▸ **Задание**:
Определите, согласуются ли с приведённым ниже текстом следующие утверждения. Для каждого ответьте «да» или «нет» и дословно приведите решающие слова текста.
1. Политический курс первых лет царствования Федора Ивановича был мудрым и взвешенным.
2. Новые крепости возводили только там, где ожидали наступления врага.
3. Став единоличным правителем, Борис Федорович Годунов отказался от этого курса.

Что ж, трое опальных дворян, выполняя правительственную волю, заложили основу для необратимого движения русских отрядов к Тихому океану, для завоевания Сибири, расселения там русских людей и распространения христианства. Честь им и слава.

И произошло это при тихом, богомольном царе Федоре Ивановиче. Без «широковещательных» и «многошумящих» манифестаций, коими столь богато предыдущее царствование. Произошло в годы, когда во главе России стояло разнородное аристократическое правительство, занятое междоусобной борьбой.

Политический курс первых лет царствования Федора Ивановича отличался мудростью и взвешенностью. Россия не могла продолжать упрямое наступление против коалиции сильных соседей, столь дорого стоившее ей при государе Иване Васильевиче. Полки и финансы страны были растрачены без пользы. Ныне следовало защитить то, что еще оставалось под рукой, накопить силы для возобновления масштабной борьбы в будущем. И «аристократическое» правительство возобновило старинную стратегию, несколько ослабевшую в государственном обиходе на протяжении последнего десятилетия правления Ивана IV, — стратегию закрепления русских позиций строительством крепостей. Новые укрепления возводились повсюду и везде. И там, где ждали наступления врага, и там, где политические интересы России требовали ее собственного наступления. В первом случае города выполняли роль опорных пунктов оборонительной линии. Во втором — являлись базами для стремления вперед. В обеих ситуациях новые крепости играли роль своего рода «русских островов» посреди «неприязненного» окружения. Хорошенько усвоив этот курс, Борис Федорович Годунов, когда станет единоличным правителем, продолжит его.

▸ **Сохранённые записи**:
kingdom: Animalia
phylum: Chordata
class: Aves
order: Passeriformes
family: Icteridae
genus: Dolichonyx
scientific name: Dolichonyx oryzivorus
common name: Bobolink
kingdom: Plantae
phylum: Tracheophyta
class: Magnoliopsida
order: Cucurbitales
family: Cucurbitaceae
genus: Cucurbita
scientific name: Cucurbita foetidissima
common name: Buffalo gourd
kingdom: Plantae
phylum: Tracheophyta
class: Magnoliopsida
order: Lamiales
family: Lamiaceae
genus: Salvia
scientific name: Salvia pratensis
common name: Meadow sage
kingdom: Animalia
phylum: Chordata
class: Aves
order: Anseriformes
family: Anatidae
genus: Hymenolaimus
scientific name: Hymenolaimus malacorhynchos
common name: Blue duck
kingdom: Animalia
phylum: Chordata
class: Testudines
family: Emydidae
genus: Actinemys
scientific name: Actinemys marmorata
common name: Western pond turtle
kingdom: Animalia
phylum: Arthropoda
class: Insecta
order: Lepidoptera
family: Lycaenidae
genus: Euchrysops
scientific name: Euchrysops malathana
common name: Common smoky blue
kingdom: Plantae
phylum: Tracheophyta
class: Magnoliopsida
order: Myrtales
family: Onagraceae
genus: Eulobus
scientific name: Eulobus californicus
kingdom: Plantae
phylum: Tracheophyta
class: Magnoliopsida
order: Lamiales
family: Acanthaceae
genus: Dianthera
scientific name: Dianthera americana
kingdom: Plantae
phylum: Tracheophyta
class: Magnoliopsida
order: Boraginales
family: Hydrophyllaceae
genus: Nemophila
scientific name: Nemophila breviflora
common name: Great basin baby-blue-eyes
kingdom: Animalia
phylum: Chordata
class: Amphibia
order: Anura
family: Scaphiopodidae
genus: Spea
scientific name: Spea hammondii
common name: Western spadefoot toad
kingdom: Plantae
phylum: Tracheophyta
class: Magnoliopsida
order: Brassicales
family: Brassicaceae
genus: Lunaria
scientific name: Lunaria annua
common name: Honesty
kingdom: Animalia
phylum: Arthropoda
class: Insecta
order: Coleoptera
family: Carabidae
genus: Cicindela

▸ **Решение**:
1. Да: «Политический курс первых лет царствования Федора Ивановича отличался мудростью и взвешенностью».
2. Нет: «И там, где ждали наступления врага, и там, где политические интересы России требовали ее собственного наступления».
3. Нет: «Хорошенько усвоив этот курс, Борис Федорович Годунов, когда станет единоличным правителем, продолжит его».